(Data excerpts)
** Begin **

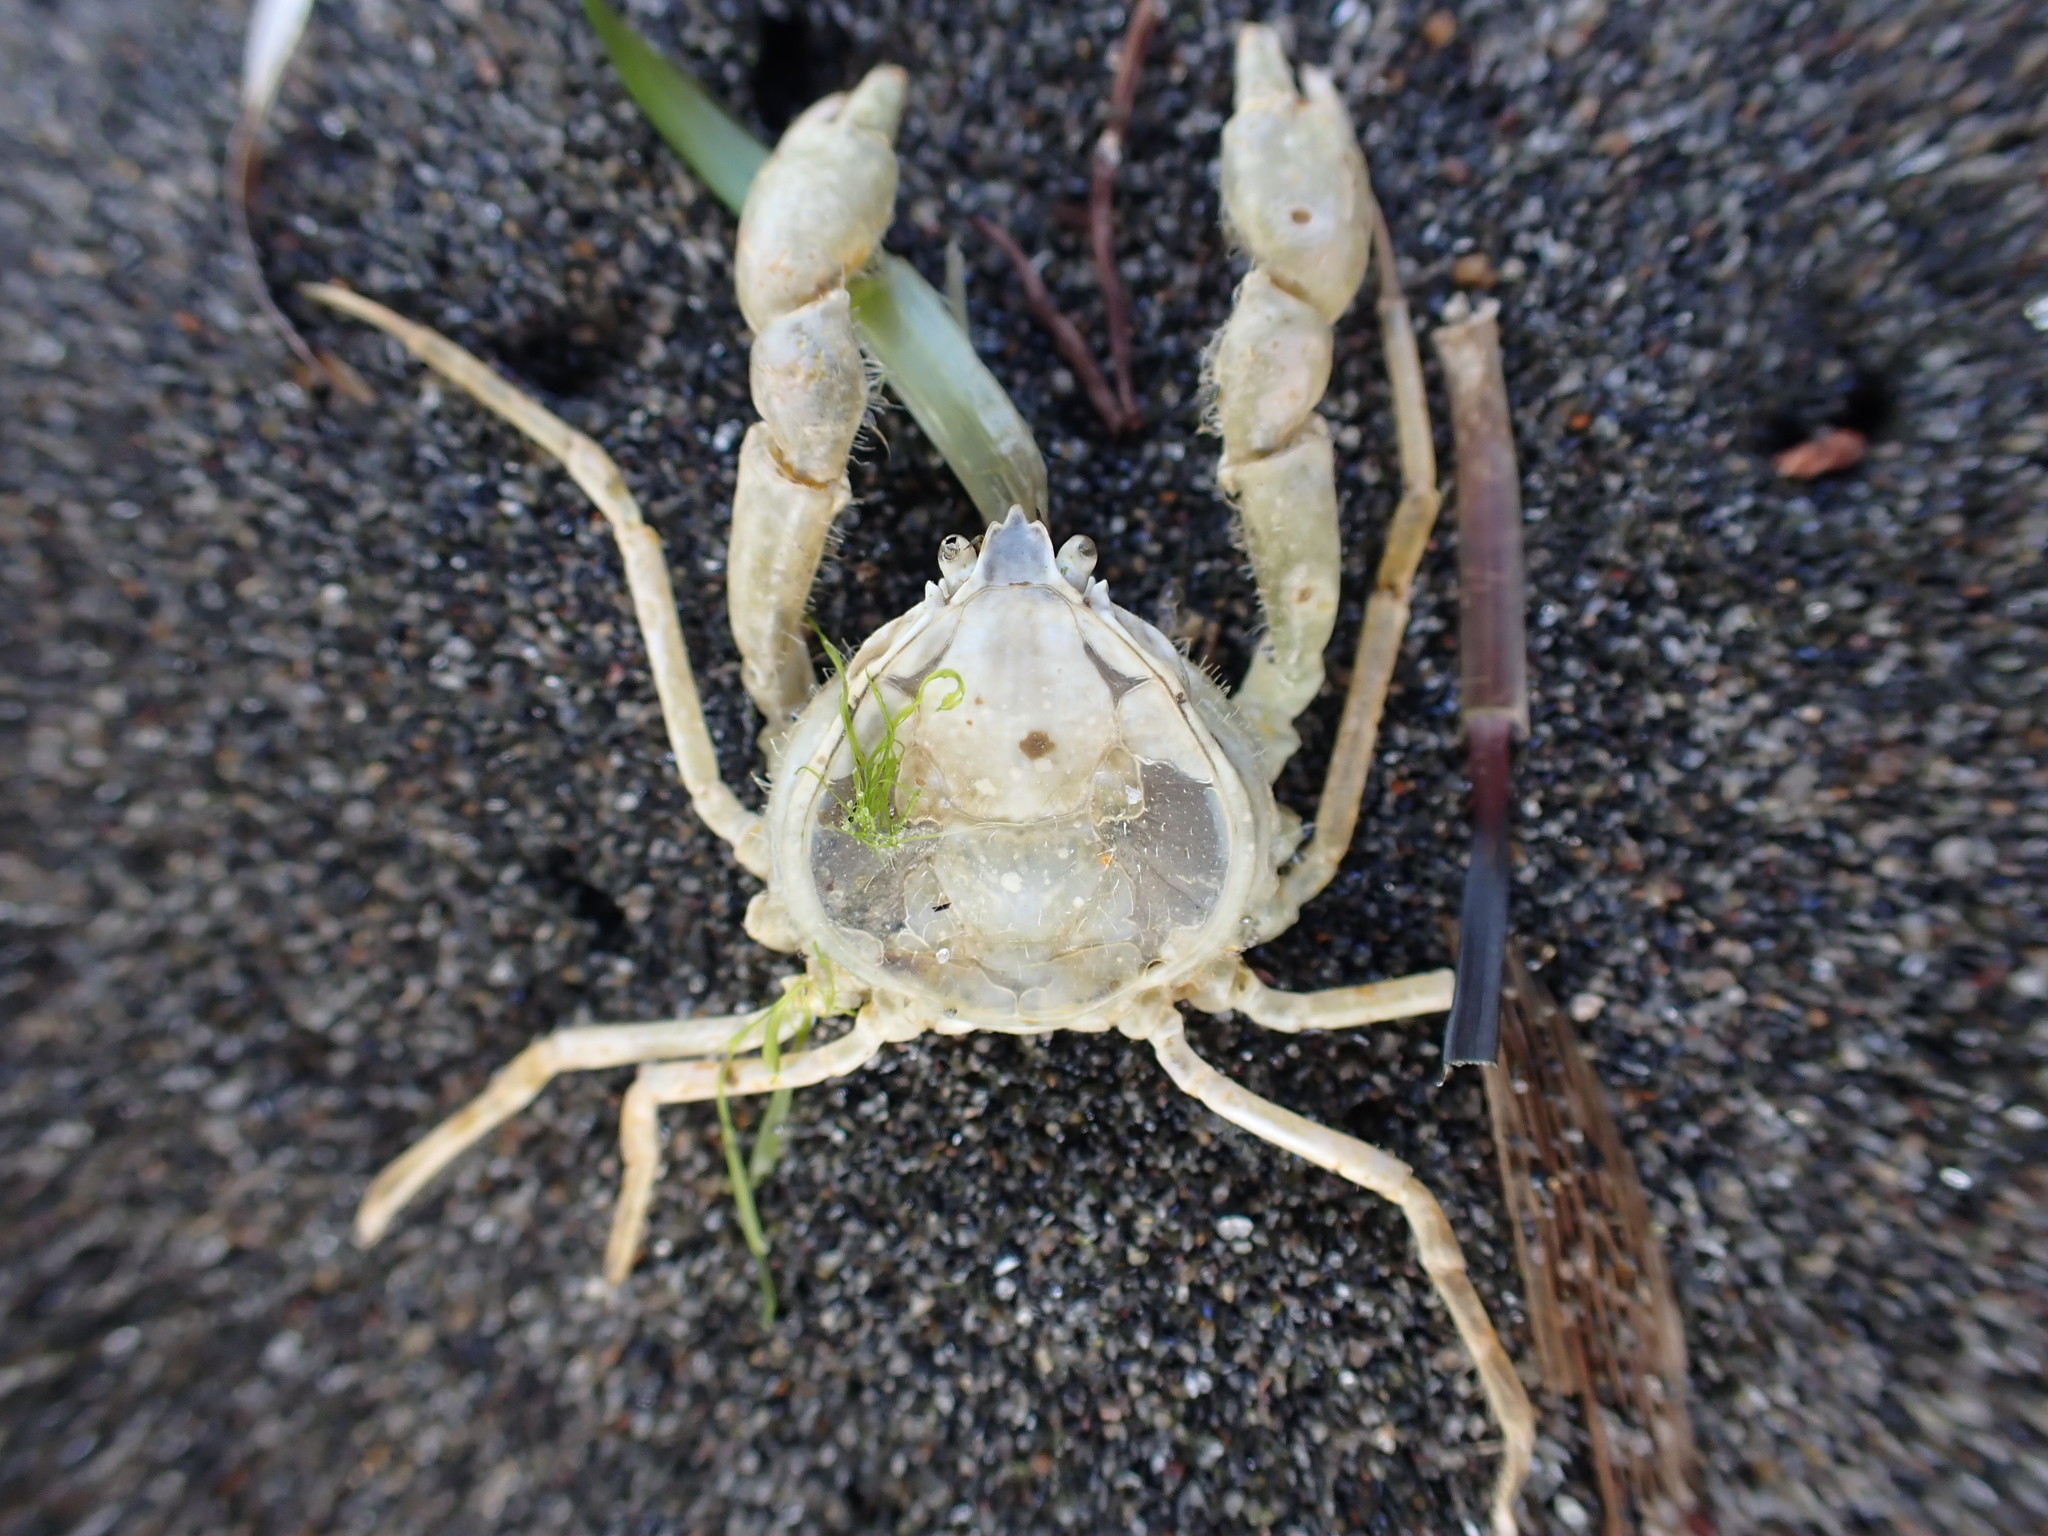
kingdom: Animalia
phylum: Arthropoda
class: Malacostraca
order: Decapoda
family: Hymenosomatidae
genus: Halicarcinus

** End **
** Begin **

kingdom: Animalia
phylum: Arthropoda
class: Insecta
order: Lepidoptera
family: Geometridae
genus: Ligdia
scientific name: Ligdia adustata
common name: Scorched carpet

** End **

• Directions for this task: Could you copy the lines between the line holding "class: Insecta" and the line holding "common name: Scorched carpet", both included?

• In response:
class: Insecta
order: Lepidoptera
family: Geometridae
genus: Ligdia
scientific name: Ligdia adustata
common name: Scorched carpet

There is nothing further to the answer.